> _TASK TO COMPLETE_
Without changing a single character, write out every record below.

*** RECORDS SHOWN ***

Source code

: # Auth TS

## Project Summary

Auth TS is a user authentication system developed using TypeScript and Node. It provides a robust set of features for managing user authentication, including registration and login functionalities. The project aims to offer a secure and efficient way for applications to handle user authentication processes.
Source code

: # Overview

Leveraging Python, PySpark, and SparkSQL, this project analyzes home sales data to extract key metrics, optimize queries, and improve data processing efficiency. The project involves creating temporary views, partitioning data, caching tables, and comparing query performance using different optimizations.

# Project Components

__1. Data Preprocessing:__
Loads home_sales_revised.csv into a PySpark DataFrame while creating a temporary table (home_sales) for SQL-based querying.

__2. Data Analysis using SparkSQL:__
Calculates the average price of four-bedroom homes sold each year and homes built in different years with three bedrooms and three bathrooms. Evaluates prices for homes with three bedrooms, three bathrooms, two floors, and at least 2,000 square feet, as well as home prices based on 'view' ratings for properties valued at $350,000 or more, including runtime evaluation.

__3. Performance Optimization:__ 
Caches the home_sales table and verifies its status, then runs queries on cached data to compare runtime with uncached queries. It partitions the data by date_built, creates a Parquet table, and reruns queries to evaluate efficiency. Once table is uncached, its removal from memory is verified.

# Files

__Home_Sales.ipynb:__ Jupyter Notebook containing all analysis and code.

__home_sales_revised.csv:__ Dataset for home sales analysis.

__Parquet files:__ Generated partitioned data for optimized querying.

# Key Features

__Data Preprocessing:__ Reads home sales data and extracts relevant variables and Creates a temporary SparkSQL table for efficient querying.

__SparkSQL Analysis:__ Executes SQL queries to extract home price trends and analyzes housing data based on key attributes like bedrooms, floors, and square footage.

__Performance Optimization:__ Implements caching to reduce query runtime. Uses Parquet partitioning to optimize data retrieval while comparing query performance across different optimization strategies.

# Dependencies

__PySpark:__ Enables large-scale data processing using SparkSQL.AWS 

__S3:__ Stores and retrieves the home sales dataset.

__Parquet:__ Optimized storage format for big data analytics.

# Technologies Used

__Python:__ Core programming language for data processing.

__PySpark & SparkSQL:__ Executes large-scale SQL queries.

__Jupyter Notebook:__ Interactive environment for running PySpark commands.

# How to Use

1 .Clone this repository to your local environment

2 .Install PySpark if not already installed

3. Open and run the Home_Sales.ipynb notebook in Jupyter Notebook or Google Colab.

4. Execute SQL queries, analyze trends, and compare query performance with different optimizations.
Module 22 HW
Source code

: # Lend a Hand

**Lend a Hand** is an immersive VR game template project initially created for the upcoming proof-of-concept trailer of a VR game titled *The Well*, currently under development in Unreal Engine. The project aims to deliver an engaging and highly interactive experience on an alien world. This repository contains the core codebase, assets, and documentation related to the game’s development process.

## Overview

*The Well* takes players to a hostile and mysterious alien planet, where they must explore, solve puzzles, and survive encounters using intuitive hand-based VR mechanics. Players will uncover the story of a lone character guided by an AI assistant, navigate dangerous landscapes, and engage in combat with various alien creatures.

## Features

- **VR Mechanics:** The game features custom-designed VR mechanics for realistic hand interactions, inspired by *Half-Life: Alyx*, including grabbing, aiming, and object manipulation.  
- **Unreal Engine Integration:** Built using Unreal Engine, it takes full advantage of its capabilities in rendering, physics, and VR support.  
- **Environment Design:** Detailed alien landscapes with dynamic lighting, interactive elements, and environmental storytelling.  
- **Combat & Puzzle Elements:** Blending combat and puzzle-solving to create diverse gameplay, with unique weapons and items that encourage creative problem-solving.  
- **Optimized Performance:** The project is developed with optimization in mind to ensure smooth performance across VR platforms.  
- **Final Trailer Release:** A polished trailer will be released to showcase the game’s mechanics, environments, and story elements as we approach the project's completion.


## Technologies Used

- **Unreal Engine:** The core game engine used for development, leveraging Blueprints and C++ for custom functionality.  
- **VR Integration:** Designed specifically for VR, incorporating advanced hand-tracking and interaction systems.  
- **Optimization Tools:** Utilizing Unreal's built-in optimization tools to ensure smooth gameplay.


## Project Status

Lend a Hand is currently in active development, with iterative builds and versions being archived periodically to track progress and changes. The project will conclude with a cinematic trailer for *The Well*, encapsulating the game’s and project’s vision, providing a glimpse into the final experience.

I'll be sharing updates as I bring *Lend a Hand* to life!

***

> _RESULT OF THE TASK_
Source code

: # Auth TS

## Project Summary

Auth TS is a user authentication system developed using TypeScript and Node. It provides a robust set of features for managing user authentication, including registration and login functionalities. The project aims to offer a secure and efficient way for applications to handle user authentication processes.
Source code

: # Overview

Leveraging Python, PySpark, and SparkSQL, this project analyzes home sales data to extract key metrics, optimize queries, and improve data processing efficiency. The project involves creating temporary views, partitioning data, caching tables, and comparing query performance using different optimizations.

# Project Components

__1. Data Preprocessing:__
Loads home_sales_revised.csv into a PySpark DataFrame while creating a temporary table (home_sales) for SQL-based querying.

__2. Data Analysis using SparkSQL:__
Calculates the average price of four-bedroom homes sold each year and homes built in different years with three bedrooms and three bathrooms. Evaluates prices for homes with three bedrooms, three bathrooms, two floors, and at least 2,000 square feet, as well as home prices based on 'view' ratings for properties valued at $350,000 or more, including runtime evaluation.

__3. Performance Optimization:__ 
Caches the home_sales table and verifies its status, then runs queries on cached data to compare runtime with uncached queries. It partitions the data by date_built, creates a Parquet table, and reruns queries to evaluate efficiency. Once table is uncached, its removal from memory is verified.

# Files

__Home_Sales.ipynb:__ Jupyter Notebook containing all analysis and code.

__home_sales_revised.csv:__ Dataset for home sales analysis.

__Parquet files:__ Generated partitioned data for optimized querying.

# Key Features

__Data Preprocessing:__ Reads home sales data and extracts relevant variables and Creates a temporary SparkSQL table for efficient querying.

__SparkSQL Analysis:__ Executes SQL queries to extract home price trends and analyzes housing data based on key attributes like bedrooms, floors, and square footage.

__Performance Optimization:__ Implements caching to reduce query runtime. Uses Parquet partitioning to optimize data retrieval while comparing query performance across different optimization strategies.

# Dependencies

__PySpark:__ Enables large-scale data processing using SparkSQL.AWS 

__S3:__ Stores and retrieves the home sales dataset.

__Parquet:__ Optimized storage format for big data analytics.

# Technologies Used

__Python:__ Core programming language for data processing.

__PySpark & SparkSQL:__ Executes large-scale SQL queries.

__Jupyter Notebook:__ Interactive environment for running PySpark commands.

# How to Use

1 .Clone this repository to your local environment

2 .Install PySpark if not already installed

3. Open and run the Home_Sales.ipynb notebook in Jupyter Notebook or Google Colab.

4. Execute SQL queries, analyze trends, and compare query performance with different optimizations.
Module 22 HW
Source code

: # Lend a Hand

**Lend a Hand** is an immersive VR game template project initially created for the upcoming proof-of-concept trailer of a VR game titled *The Well*, currently under development in Unreal Engine. The project aims to deliver an engaging and highly interactive experience on an alien world. This repository contains the core codebase, assets, and documentation related to the game’s development process.

## Overview

*The Well* takes players to a hostile and mysterious alien planet, where they must explore, solve puzzles, and survive encounters using intuitive hand-based VR mechanics. Players will uncover the story of a lone character guided by an AI assistant, navigate dangerous landscapes, and engage in combat with various alien creatures.

## Features

- **VR Mechanics:** The game features custom-designed VR mechanics for realistic hand interactions, inspired by *Half-Life: Alyx*, including grabbing, aiming, and object manipulation.  
- **Unreal Engine Integration:** Built using Unreal Engine, it takes full advantage of its capabilities in rendering, physics, and VR support.  
- **Environment Design:** Detailed alien landscapes with dynamic lighting, interactive elements, and environmental storytelling.  
- **Combat & Puzzle Elements:** Blending combat and puzzle-solving to create diverse gameplay, with unique weapons and items that encourage creative problem-solving.  
- **Optimized Performance:** The project is developed with optimization in mind to ensure smooth performance across VR platforms.  
- **Final Trailer Release:** A polished trailer will be released to showcase the game’s mechanics, environments, and story elements as we approach the project's completion.


## Technologies Used

- **Unreal Engine:** The core game engine used for development, leveraging Blueprints and C++ for custom functionality.  
- **VR Integration:** Designed specifically for VR, incorporating advanced hand-tracking and interaction systems.  
- **Optimization Tools:** Utilizing Unreal's built-in optimization tools to ensure smooth gameplay.


## Project Status

Lend a Hand is currently in active development, with iterative builds and versions being archived periodically to track progress and changes. The project will conclude with a cinematic trailer for *The Well*, encapsulating the game’s and project’s vision, providing a glimpse into the final experience.

I'll be sharing updates as I bring *Lend a Hand* to life!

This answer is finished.